▸ **Problem requirements**
Here are some records; copy every line that holds the word "read".

Stored data
******
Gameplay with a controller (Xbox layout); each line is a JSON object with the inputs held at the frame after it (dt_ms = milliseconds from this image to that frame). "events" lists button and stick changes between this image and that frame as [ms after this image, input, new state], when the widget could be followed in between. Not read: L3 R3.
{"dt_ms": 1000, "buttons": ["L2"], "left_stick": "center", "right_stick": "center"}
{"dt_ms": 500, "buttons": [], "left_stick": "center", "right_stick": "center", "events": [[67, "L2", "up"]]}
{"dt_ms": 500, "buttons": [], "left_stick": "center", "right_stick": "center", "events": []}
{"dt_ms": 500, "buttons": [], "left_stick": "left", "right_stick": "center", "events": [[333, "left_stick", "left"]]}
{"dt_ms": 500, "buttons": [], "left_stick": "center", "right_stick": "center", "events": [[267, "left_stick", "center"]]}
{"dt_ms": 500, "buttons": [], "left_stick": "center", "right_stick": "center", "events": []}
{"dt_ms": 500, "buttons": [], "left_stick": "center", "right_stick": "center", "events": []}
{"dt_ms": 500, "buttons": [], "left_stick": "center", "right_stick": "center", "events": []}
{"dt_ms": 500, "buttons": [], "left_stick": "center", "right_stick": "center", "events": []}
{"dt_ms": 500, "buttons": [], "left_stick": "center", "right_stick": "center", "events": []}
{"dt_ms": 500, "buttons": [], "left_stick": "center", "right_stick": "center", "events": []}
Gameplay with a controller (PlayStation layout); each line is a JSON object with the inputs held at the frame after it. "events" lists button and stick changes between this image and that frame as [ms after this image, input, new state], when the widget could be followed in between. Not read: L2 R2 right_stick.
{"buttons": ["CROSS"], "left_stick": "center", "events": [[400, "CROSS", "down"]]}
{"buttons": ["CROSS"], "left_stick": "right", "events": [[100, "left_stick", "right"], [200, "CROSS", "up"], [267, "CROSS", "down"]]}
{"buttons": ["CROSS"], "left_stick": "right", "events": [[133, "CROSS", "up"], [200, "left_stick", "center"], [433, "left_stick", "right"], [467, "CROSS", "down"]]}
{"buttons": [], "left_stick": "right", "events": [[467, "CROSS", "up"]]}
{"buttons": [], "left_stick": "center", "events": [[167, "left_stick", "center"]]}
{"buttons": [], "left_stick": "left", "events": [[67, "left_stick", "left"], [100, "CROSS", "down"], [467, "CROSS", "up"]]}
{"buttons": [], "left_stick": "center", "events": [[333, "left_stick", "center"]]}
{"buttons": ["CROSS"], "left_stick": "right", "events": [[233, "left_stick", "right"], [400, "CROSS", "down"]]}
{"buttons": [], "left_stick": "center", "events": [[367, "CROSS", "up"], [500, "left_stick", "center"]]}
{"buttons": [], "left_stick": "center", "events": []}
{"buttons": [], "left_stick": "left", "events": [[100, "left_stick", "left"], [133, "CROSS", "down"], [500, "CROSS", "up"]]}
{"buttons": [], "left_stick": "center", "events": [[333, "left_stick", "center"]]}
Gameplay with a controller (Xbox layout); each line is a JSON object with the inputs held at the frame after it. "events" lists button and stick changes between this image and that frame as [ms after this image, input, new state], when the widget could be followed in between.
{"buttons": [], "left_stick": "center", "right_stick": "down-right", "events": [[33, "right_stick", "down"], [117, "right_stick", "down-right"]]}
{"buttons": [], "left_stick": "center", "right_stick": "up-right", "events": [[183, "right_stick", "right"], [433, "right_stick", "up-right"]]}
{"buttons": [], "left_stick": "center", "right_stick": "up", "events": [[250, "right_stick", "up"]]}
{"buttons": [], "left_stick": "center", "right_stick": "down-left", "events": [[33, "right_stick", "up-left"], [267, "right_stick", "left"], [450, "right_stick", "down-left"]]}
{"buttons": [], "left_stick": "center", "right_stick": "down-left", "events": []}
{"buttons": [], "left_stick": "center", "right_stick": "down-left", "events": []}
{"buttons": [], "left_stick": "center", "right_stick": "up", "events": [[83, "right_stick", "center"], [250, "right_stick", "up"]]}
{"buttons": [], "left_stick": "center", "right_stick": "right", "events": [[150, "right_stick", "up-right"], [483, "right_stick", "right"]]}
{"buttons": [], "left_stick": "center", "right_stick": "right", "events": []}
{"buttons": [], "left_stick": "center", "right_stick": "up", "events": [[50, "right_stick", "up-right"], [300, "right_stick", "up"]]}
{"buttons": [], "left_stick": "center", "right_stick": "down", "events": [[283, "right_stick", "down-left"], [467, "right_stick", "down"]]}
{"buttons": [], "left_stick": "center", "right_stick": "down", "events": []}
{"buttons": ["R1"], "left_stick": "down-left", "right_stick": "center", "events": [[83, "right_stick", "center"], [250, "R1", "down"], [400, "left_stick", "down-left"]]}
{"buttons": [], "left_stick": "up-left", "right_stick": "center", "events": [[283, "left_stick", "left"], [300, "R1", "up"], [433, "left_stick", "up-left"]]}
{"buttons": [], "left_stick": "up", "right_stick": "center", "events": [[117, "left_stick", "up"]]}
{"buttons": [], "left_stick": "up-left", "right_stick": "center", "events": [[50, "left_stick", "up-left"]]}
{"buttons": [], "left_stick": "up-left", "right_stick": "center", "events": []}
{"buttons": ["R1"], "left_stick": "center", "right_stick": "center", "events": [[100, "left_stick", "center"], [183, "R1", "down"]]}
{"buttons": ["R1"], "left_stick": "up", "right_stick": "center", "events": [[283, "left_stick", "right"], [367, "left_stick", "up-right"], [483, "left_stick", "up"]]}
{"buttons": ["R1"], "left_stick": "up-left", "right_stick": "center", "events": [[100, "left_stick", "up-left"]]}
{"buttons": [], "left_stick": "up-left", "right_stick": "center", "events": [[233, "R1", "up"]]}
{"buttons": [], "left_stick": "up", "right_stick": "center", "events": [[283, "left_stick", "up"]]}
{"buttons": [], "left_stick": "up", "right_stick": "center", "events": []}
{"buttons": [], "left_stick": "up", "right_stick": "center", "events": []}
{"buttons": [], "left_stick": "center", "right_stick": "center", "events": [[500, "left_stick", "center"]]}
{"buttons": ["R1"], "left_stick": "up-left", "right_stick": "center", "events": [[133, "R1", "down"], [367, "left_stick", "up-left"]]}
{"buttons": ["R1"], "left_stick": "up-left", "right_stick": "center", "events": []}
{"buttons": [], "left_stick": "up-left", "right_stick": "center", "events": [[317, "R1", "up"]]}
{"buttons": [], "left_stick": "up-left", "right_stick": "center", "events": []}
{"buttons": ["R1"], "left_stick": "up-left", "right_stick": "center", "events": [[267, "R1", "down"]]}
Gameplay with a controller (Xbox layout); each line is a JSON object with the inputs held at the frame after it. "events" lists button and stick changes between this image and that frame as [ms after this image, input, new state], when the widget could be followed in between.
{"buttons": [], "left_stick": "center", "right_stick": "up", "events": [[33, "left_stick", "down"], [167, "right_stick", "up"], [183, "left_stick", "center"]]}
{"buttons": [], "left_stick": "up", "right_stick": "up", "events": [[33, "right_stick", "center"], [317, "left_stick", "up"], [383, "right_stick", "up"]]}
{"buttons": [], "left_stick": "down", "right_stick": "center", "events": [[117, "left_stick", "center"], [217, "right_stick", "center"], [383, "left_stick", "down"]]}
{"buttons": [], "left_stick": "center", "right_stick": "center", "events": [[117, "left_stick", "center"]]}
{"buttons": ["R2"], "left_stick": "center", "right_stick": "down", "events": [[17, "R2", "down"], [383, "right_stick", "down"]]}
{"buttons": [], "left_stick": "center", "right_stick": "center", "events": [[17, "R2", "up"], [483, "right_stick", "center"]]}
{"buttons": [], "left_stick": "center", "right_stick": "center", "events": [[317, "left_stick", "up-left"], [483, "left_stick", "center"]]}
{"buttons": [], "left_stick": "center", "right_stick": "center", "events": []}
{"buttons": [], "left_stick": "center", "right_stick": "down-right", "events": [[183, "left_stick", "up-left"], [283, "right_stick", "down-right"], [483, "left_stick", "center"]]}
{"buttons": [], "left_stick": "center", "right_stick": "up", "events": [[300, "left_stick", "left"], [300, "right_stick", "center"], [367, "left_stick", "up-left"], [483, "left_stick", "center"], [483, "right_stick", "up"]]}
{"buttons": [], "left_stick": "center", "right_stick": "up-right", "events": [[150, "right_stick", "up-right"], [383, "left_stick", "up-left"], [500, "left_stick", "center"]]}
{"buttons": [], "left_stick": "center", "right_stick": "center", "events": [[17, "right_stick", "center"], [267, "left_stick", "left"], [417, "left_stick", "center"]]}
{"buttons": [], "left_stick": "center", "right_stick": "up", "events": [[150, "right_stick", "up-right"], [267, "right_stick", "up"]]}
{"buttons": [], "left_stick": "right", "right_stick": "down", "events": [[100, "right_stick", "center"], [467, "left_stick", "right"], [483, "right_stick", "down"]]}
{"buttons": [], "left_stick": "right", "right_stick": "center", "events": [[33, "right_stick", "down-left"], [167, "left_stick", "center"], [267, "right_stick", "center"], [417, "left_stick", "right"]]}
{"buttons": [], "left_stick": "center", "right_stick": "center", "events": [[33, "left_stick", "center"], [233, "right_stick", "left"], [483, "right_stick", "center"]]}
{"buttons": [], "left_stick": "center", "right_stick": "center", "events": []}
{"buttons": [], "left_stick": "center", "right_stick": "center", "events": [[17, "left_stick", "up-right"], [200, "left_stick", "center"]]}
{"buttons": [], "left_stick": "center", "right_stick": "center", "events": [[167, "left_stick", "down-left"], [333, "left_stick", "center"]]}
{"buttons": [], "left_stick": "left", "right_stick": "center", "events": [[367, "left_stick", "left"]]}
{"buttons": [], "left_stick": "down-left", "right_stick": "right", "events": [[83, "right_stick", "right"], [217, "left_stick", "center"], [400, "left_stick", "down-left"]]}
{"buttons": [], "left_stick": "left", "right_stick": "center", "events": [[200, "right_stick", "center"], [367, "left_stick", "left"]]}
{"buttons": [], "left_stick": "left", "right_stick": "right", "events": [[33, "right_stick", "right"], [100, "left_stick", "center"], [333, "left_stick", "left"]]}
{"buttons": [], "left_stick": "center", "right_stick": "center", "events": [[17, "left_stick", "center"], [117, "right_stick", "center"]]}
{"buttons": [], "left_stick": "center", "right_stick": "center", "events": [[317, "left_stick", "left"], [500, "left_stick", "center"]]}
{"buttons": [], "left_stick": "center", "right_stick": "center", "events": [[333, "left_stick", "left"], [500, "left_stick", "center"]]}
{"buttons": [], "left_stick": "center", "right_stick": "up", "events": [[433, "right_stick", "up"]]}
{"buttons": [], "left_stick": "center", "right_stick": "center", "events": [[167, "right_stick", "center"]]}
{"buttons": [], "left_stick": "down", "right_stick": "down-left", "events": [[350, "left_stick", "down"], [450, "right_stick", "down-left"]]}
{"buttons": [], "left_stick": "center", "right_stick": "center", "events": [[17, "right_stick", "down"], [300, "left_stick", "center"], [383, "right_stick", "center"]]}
******
▸ **Task response**
Gameplay with a controller (Xbox layout); each line is a JSON object with the inputs held at the frame after it (dt_ms = milliseconds from this image to that frame). "events" lists button and stick changes between this image and that frame as [ms after this image, input, new state], when the widget could be followed in between. Not read: L3 R3.
Gameplay with a controller (PlayStation layout); each line is a JSON object with the inputs held at the frame after it. "events" lists button and stick changes between this image and that frame as [ms after this image, input, new state], when the widget could be followed in between. Not read: L2 R2 right_stick.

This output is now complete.